What then should policyholders do? As in most cases, “forewarned is forearmed”:
- At the risk of restating the obvious, policyholders should review their risk profile, to identify potential risks before they ripen into losses.
- Policyholders should review their existing coverages to determine whether there is an acceptable margin of protection for the risks that have been identified. This exercise should focus not only on what the policy says clearly, but should also consider how an insurer might be tempted to rewrite the terms of the deal retroactively by creatively arguing that policy language narrows or precludes coverage. (This analysis should also consider which states’ laws may apply in the event of a coverage fight, since the laws of the different states and their receptiveness or hostility to policyholder claims can vary considerably. For example, Virginia is notoriously pro-insurer, while Washington is decidedly pro-policyholder.)
- Armed with the results of these analyses, policyholders may wish to consult insurance markets to obtain more peace of mind – if it can be obtained at a reasonable price and on reasonable terms.

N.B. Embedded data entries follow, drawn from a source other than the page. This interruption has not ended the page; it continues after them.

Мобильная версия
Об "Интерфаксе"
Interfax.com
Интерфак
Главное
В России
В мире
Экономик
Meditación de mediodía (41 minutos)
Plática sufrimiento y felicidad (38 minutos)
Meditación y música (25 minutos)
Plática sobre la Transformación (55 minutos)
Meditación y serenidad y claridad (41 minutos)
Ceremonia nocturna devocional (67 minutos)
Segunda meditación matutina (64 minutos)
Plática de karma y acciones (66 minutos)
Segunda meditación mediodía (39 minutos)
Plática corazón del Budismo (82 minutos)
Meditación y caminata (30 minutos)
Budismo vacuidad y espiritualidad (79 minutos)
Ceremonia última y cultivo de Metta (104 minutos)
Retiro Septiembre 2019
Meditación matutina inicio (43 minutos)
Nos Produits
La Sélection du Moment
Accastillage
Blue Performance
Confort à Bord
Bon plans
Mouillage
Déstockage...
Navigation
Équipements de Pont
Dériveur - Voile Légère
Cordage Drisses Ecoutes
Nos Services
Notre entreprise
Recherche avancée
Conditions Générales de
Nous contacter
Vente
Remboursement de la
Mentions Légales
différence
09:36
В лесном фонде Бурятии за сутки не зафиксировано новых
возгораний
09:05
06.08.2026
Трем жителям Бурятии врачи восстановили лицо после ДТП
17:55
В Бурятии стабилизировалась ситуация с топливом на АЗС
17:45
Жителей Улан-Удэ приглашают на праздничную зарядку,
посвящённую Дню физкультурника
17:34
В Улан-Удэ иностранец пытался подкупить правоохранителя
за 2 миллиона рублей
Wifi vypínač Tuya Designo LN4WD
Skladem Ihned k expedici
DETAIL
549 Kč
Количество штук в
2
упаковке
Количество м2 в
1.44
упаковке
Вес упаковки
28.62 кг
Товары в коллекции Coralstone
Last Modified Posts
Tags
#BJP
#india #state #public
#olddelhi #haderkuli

In some cases, policyholders with sufficient market power may be able to negotiate endorsements confirming or restoring the coverage that they intend to have. In other cases, policyholders may be able to obtain this protection using additional “off the shelf” insurance products, albeit at extra cost.
In each of these endeavors, the assistance of experts – brokers, coverage counsel, cyber-risk analysts, and the like – may be useful or even necessary.
In short, cyber risks “in real life” are indeed real, and existing insurance products may offer incomplete (or even illusory) protection, but some advance thought and effort may mitigate those risks substantially.
 At the risk of a discursion into nuances of insurance coverage, a broad construction of the inherently-ambiguous phrase “arising out of” is appropriate when it appears in a policy term granting or extending coverage, because ambiguities should be construed against the insurer (as a professional risk-taker who wrote the language at issue) and in favor of the policyholder (who was presented with boilerplate language as a fait accompli, and who is relying on the insurance at a time, after the loss has taken place, when it cannot obtain substitute coverage at any price). Such a broad construction is inappropriate, however, when the phrase appears in an exclusion, since exclusions must be construed narrowly to effectuate an insurance policy’s dominant purpose (providing coverage for unexpected loss or damage).